- Compito da svolgere: Conta quante righe qui sotto contengono la parola "median" e scrivi soltanto il numero.

- Materiale fornito:
++++++++++

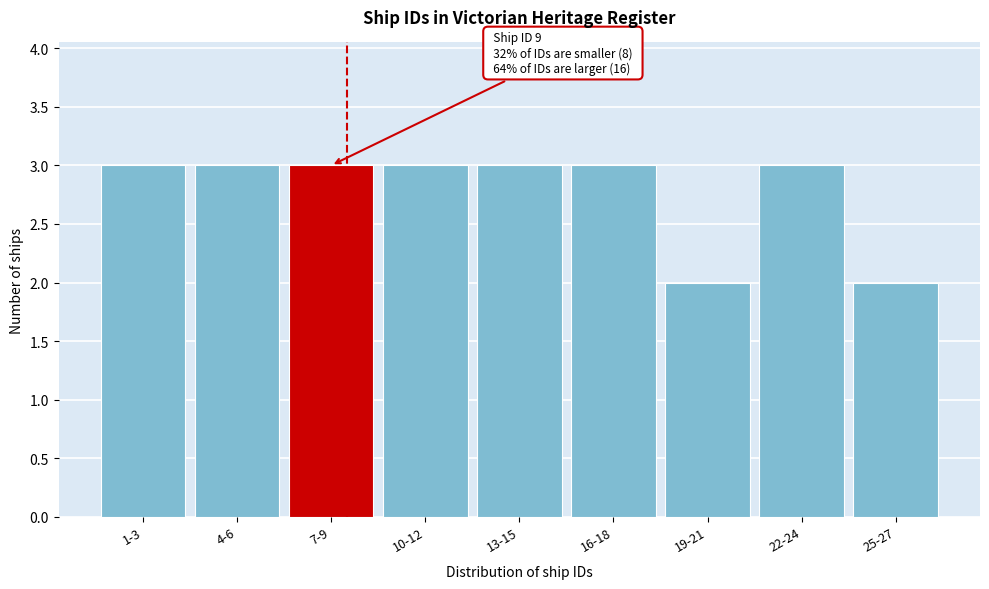

Reading right to left, extract all data points from this chart.

2	3	2	3	3	3	3	3	3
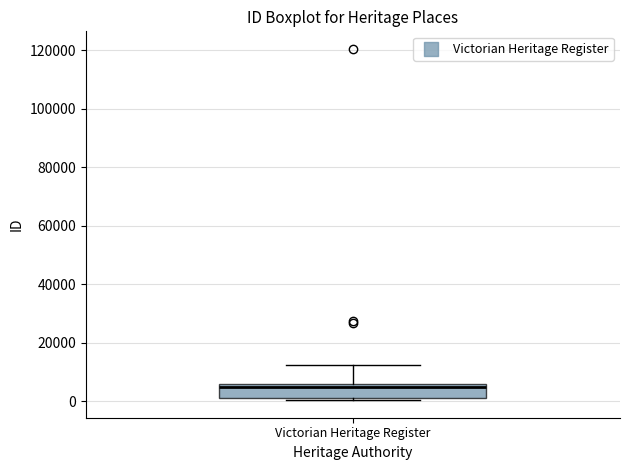

Read this box plot against the y-axis: the position of the median line, the range covered by the box, and the ends of both whiskers. The values are not printed on the chart, so give them approximately, as read against the axis.

median 4000, box 0 to 6000, whiskers 0 (just below the box's lower edge) to 12000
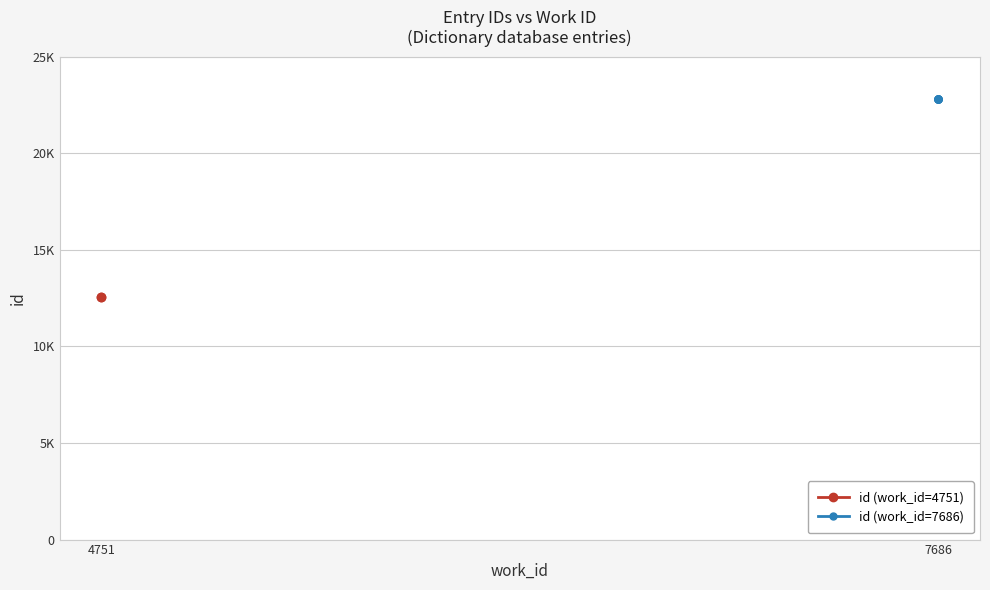

True or false: the data has more than 2 interior local peaks.

False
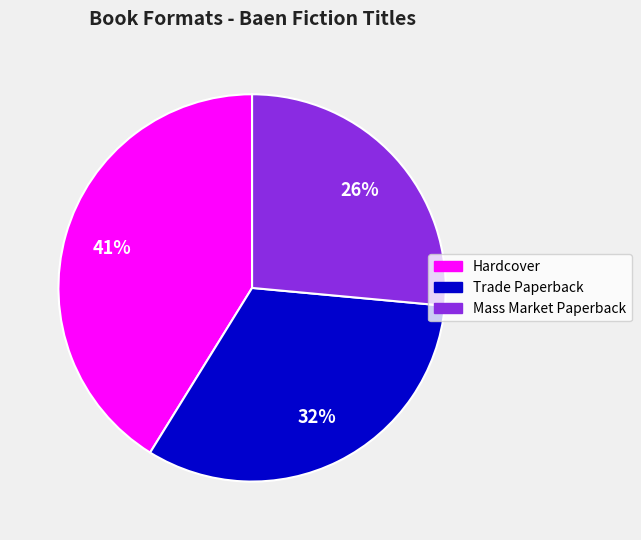

Approximately how many times larger is the value at Trade Paperback compared to Mass Market Paperback?

1.2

++++++++++

- Esercizio svolto: 2